Apolipoprotein (apo) E2 and diabetes mellitus are known to be associated with an accumulation of remnant lipoproteins in plasma. In this study, effects of type 2 diabetes mellitus and/or apo E2 genotypes on remnant-like lipoprotein particles (RLP) were assessed. Thirty-three subjects were divided into 6 groups: 7 apo E3/3 nondiabetic subjects, 6 apo E3/3 diabetic patients, 5 apo E3/2 nondiabetic subjects, 6 apo E3/2 diabetic patients, 5 apo E2/2 nondiabetic subjects, and 4 apo E2/2 diabetic patients. First, the effect of diabetes mellitus on RLP were estimated by comparing the apo E3/3 nondiabetic group with the apo E3/3 diabetic group. Plasma levels of RLP-cholesterol (chol) in the apo E3/3 diabetic group and the uptake of RLP from the apo E3/3 diabetic group by macrophages were significantly greater compared with the apo E3/3 nondiabetic group. Second, the effect of apo E2 on RLP was estimated in nondiabetic subjects. Apo E2/2 nondiabetic subjects had type III hyperlipoproteinemia (HLP). Plasma levels of RLP-chol in the apo E2/2 nondiabetic group and the uptake of RLP from the apo E2/2 nondiabetic group by macrophages were significantly greater compared with the apo E3/3 and apo E3/2 nondiabetic groups. Third, the effects of both apo E2 and diabetes on RLP were estimated.
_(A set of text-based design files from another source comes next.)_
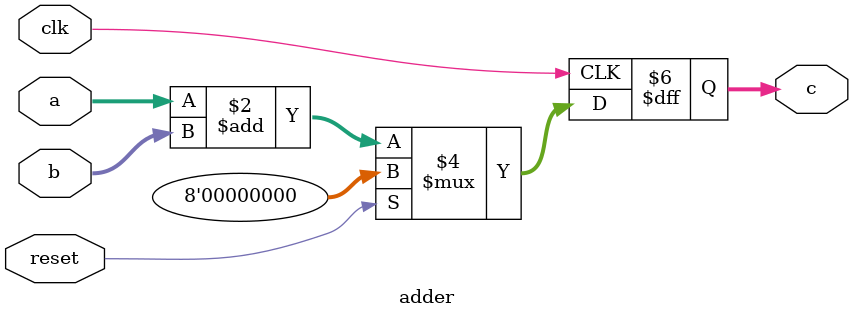
<source format=v>
module adder(
input clk,
input reset,
input [7:0]a,
input [7:0]b,

output reg[7:0]c
    ); 
 
 always@(posedge clk)begin
   if(reset)
     c <= 0;
   else
     c <= a + b;
 end
    
endmodule

</source>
Plasma levels of RLP-chol in the apo E2 (E3/2 and E2/2) diabetic groups and the uptake of RLP from apo E2 (E3/2 and E2/2) diabetic groups by macrophages were significantly greater compared with apo E3/3 nondiabetic and diabetic groups or the apo E3/2 nondiabetic group. In diabetes, a gene dose effect of apo E2 on plasma levels of RLP-chol and uptake of RLP by macrophages was present (apo E3/3 [lt ] apo E3/2 [lt ] apo E2/2). The apo E2/2 diabetic group had type III HLP. Furthermore, uptake of RLP from the apo E2/2 diabetic group with type III HLP was significantly greater compared with the apo E2/2 nondiabetic group with type III HLP. In conclusion, type 2 diabetes was associated with increased RLP-chol in plasma and atherogenic RLP. In nondiabetes, apo E2/2 contributes to increased plasma RLP-chol and atherogenic RLP. In diabetes, additional effects of apo E2 to increase RLP-chol in plasma and to enhance the uptake of RLP by macrophages are present. RLP from apo E2/2 diabetes with type III HLP are more atherogenic than those from apo E2/2 nondiabetes with type III HLP.